6^th Annual Surgeons & Orthopedics Conference & Expo

Biography

Biography: Olexandr Korchynskyi

Abstract

Impaired bone homeostasis contributes to development of osteopenia, osteolysis and joint erosions during the rheumatoid arthritis (RA). On the other hand, bone morphogenetic proteins (BMP) and their intracellular mediators Smad proteins, are crucially important regulators of bone formation and regeneration.
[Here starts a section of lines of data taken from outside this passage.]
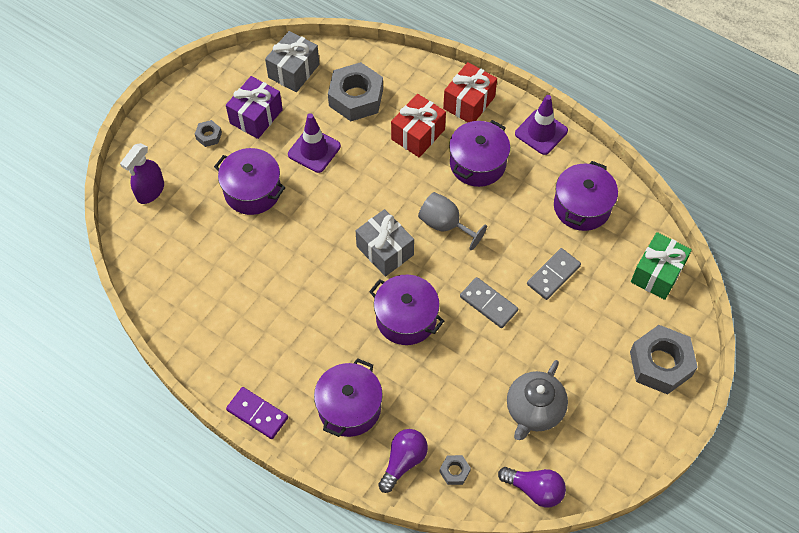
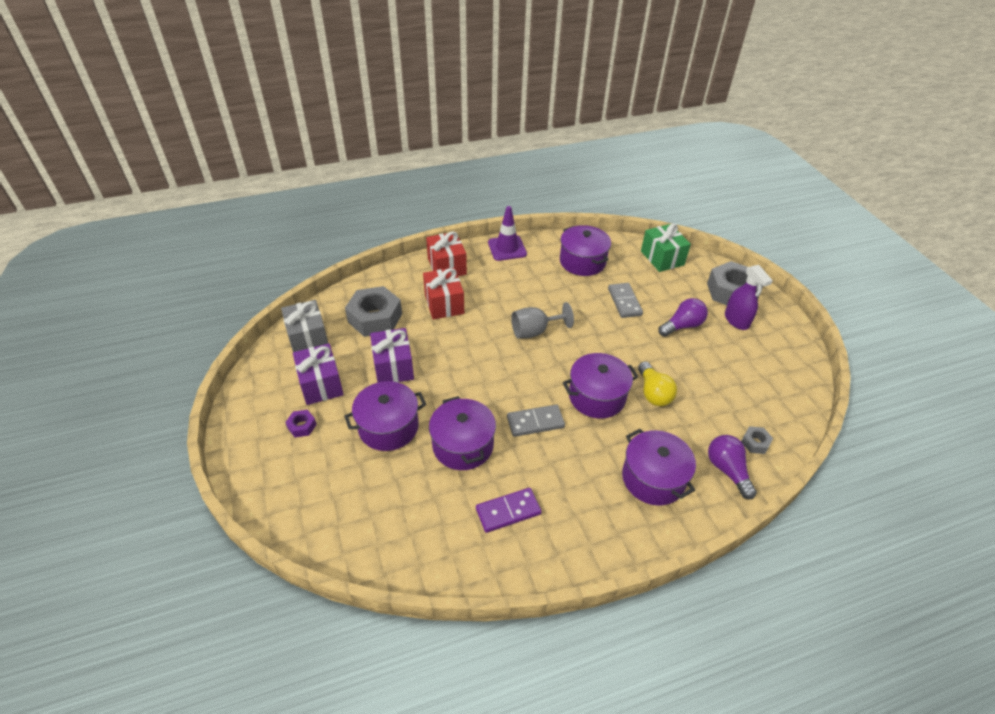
camera: 55 degrees left, 15 degrees down
purple spray bottle [120,143,164,204] -> purple spray bottle moved to [725,265,773,330]
grey nut [195,120,222,147] -> purple nut [285,410,317,437]
purple domino [226,387,288,439] -> purple domino moved to [476,488,542,533]
purple traffic cone [288,113,341,173] -> purple gift [370,328,414,382]
grey gift [356,209,414,277] -> none
purple pot [449,120,510,187] -> purple pot moved to [429,396,496,470]
grey domino [460,277,518,328] -> grey domino moved to [507,405,565,437]
purple light bulb [498,467,566,507] -> purple light bulb moved to [658,298,708,337]
grey teapot [507,360,568,440] -> none
none -> yellow light bulb [638,361,677,406]

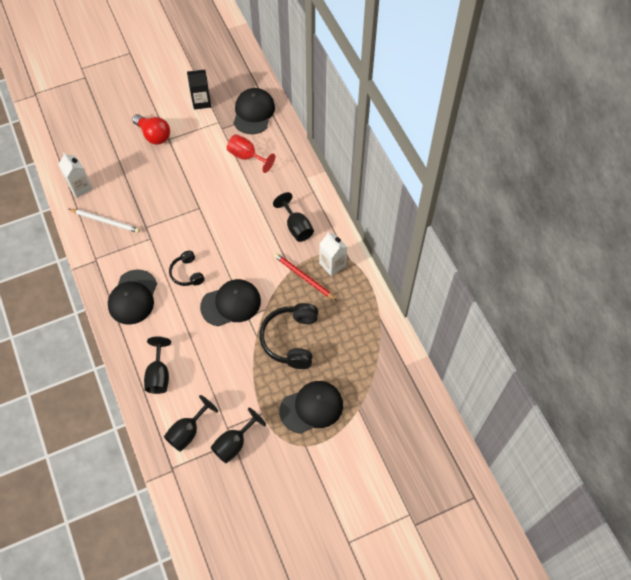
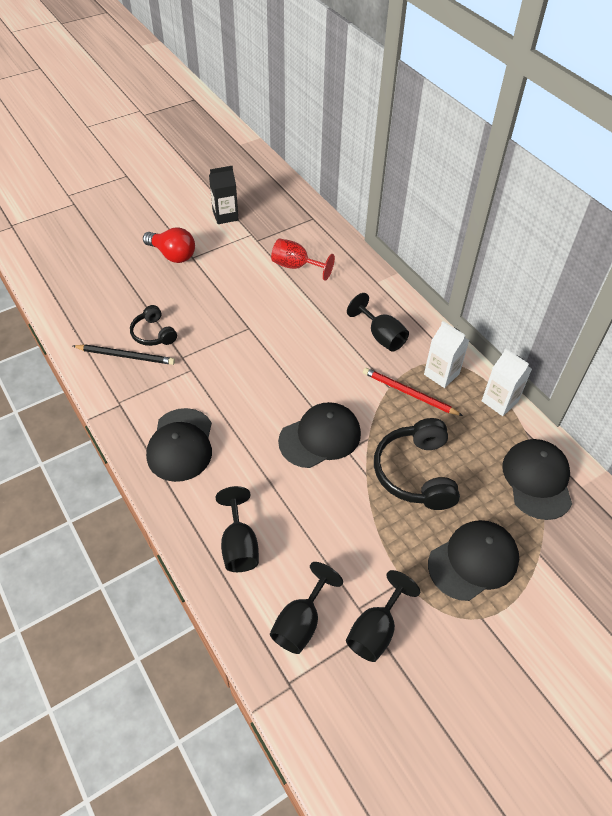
camera: 10 degrees left, 10 degrees down
white carton [58,153,93,198] -> white carton moved to [482,348,532,416]
white pencil [69,209,140,233] -> black pencil [73,344,175,365]
black headphones [169,251,204,286] -> black headphones moved to [130,305,177,346]
black cap [234,88,275,134] -> black cap moved to [502,439,572,520]

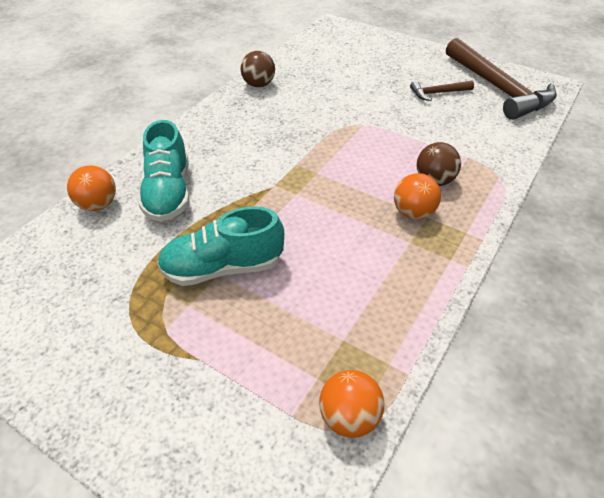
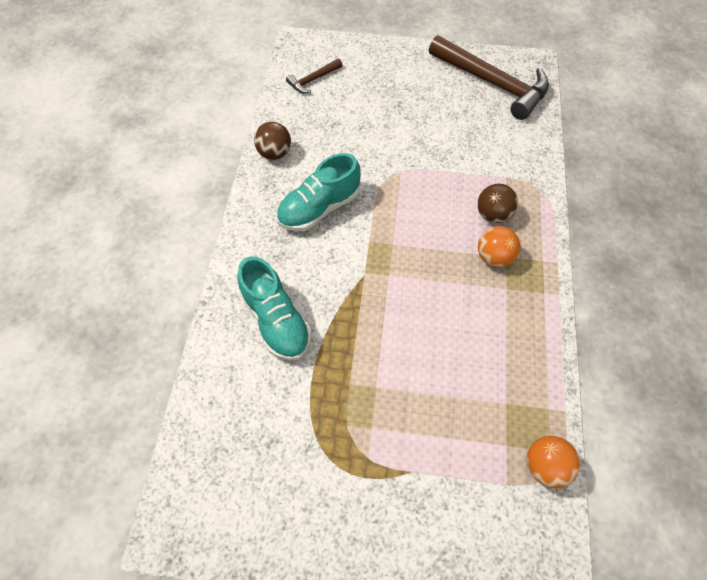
camera: 25 degrees left, 15 degrees up
orange ball [67,165,116,211] -> none
turquoise shoe [157,206,284,286] -> turquoise shoe moved to [277,153,361,231]
brown hammer [410,81,474,101] -> brown hammer moved to [286,59,342,93]

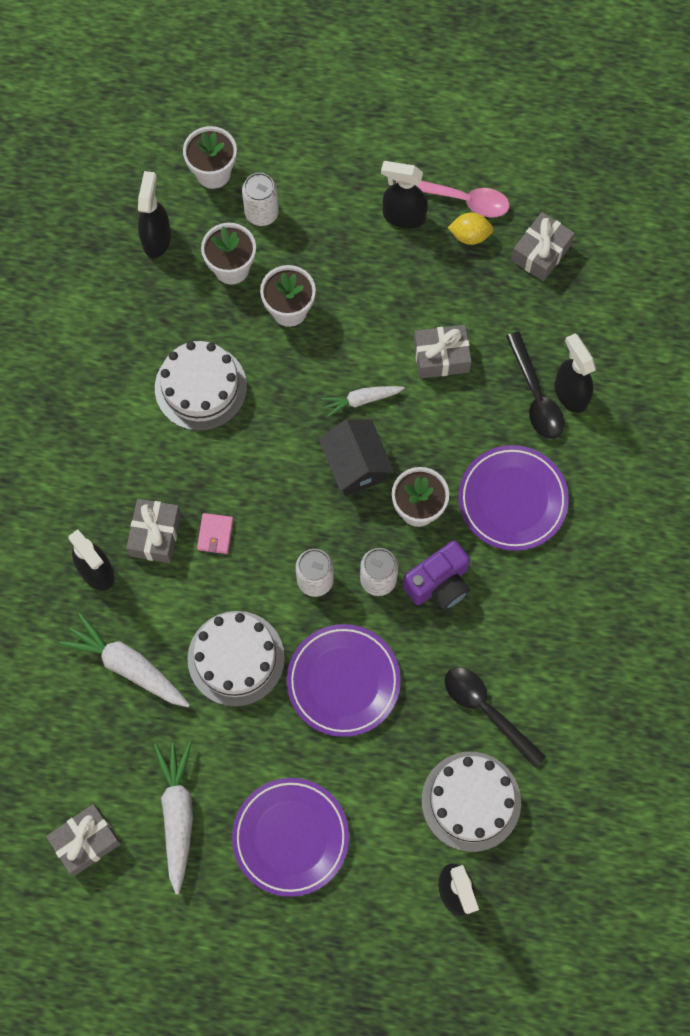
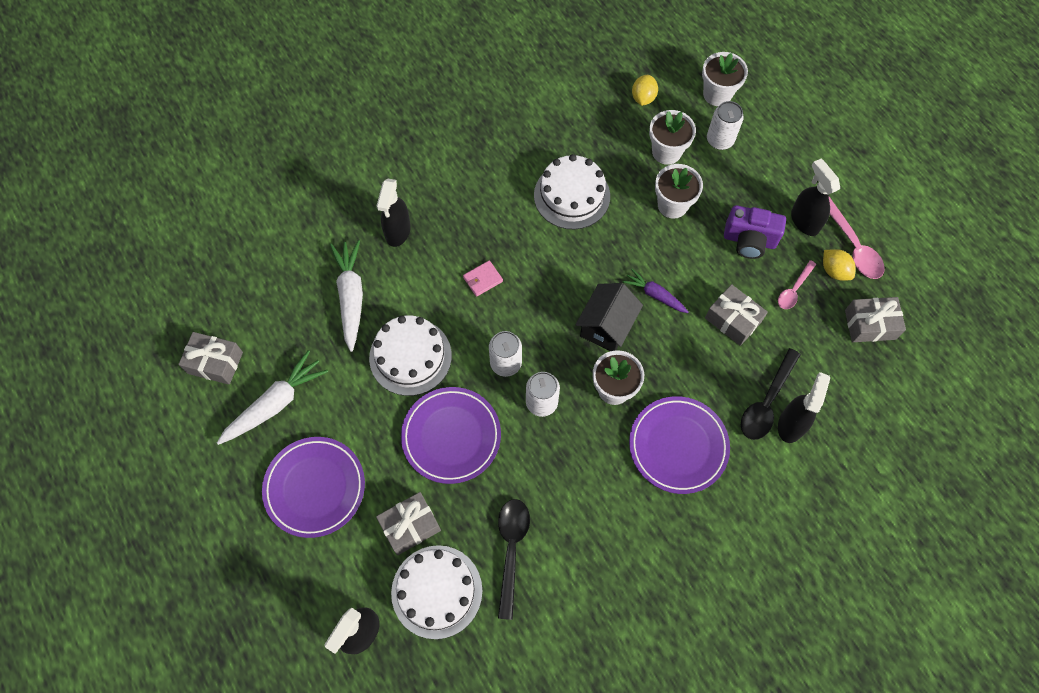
camera: 50 degrees right, 5 degrees down
grey gift [126,499,181,563] -> grey gift moved to [376,492,441,555]
black spray bottle [138,171,171,258] -> yellow lemon [632,75,658,106]
white carrot [322,386,405,417] -> purple carrot [623,269,689,313]
purple camera [403,541,470,610] -> purple camera moved to [724,205,786,259]
none -> pink spoon [778,260,817,309]

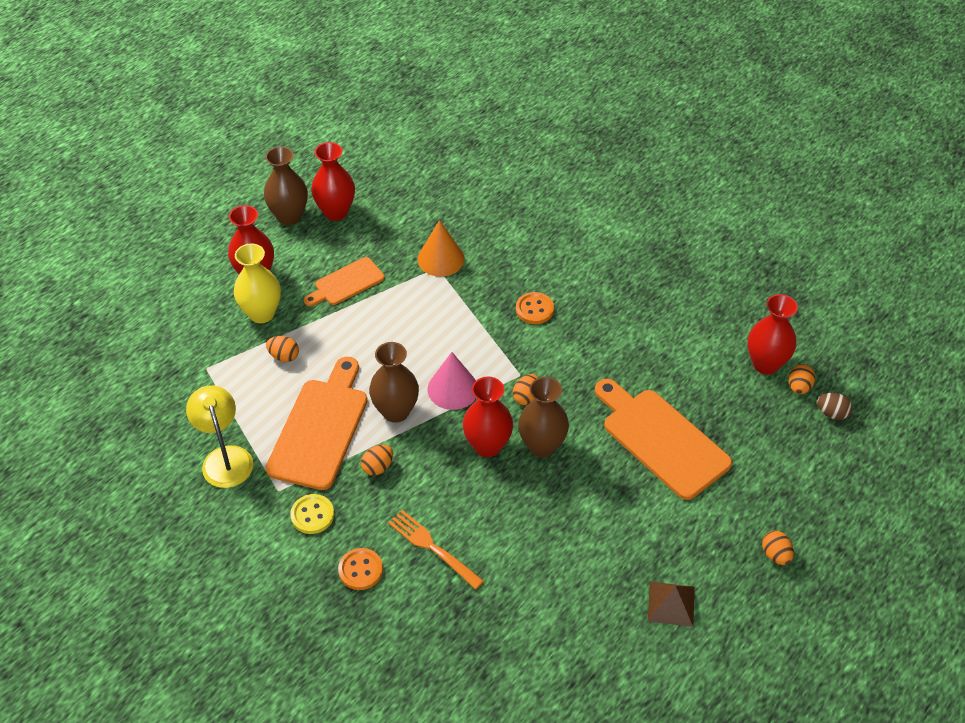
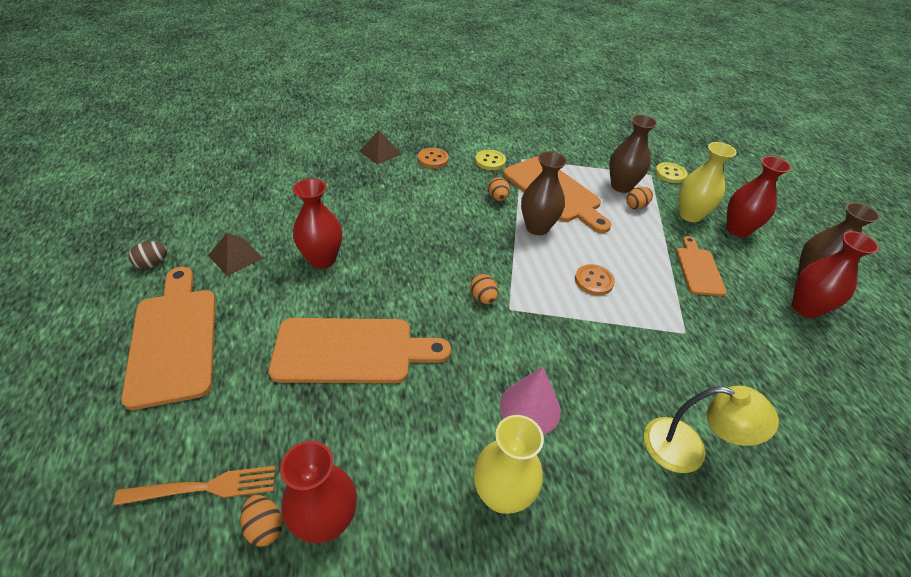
camera: 125 degrees right, 5 degrees down
yellow lamp [186,385,253,488] -> yellow lamp moved to [644,386,779,473]
orange fork [388,510,484,590] -> orange fork moved to [114,466,275,506]
orange cone [417,220,464,277] -> none
pink cone [428,352,476,410] -> pink cone moved to [500,367,561,435]
red vase [463,376,513,457] -> red vase moved to [293,178,342,269]
orange button [516,292,554,324] -> orange button moved to [575,264,615,295]
brown vase [518,377,569,457] -> brown vase moved to [609,114,658,193]
orange egg [762,531,794,565] -> orange cutting board [121,267,216,410]
brown egg [817,393,852,420] -> brown egg moved to [129,241,167,269]
none -> brown pyramid [360,130,401,165]
none -> yellow vase [473,415,544,514]
none -> yellow button [655,162,687,183]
Using in-vitro tissue culture approaches we showed that activation of NF-κB pathway with proinflammatory cytokines IL-1β and TNFα inhibits osteogenic differentiation of pluripotent mesenchymal precursor cells through Smad7-independent inhibition of Smad1/5 transcriptional activity. Neither Smad1/5 phosphorylation by BMPR-Is, nor direct Smad1/5 binding to DNA into BMP target genes promoters are affected by the activation of NF-κB pathway with TNFα, or by the overexpression of NF-κB signaling components. Nevertheless, Smad1/5 transactivation and, consequently, transcription of BMP target genes is greatly reduced upon activation of NF-κB signaling with a requirement new protein synthesis. Furthermore, we found two distinct TNFα target genes that are novel potent inhibitors of BMP signaling. One of them, twist family BHLH transcription factor 1 (TWIST1) is a transcriptional target of NF-κB and has been implicated into repression of RUNX2 driven osteogenesis. Another one, KLF10/TIEG is induced by TNFα in NF-κB-independent manner. shRNA mediated knockdown of the expression of each of these BMP signaling repressors results in partial rescue of BMP-Smad-driven transcription from inhibition by TNFα. We generated crosses of BMP reporter mice with p65/RelA knockout mice and found that NF-κB (most likely, via TWIST1) controls the intensity and the duration of BMP signals in vivo already during the embryogenesis. Thus, our data demonstrate TIEG1 and TWIST1 as transcriptional repressors of BMP-Smad signaling and as the central candidates responsible for proinflammatory control of osteogenic program possibly also involved in the development of osteolysis and joint erosions during the RA.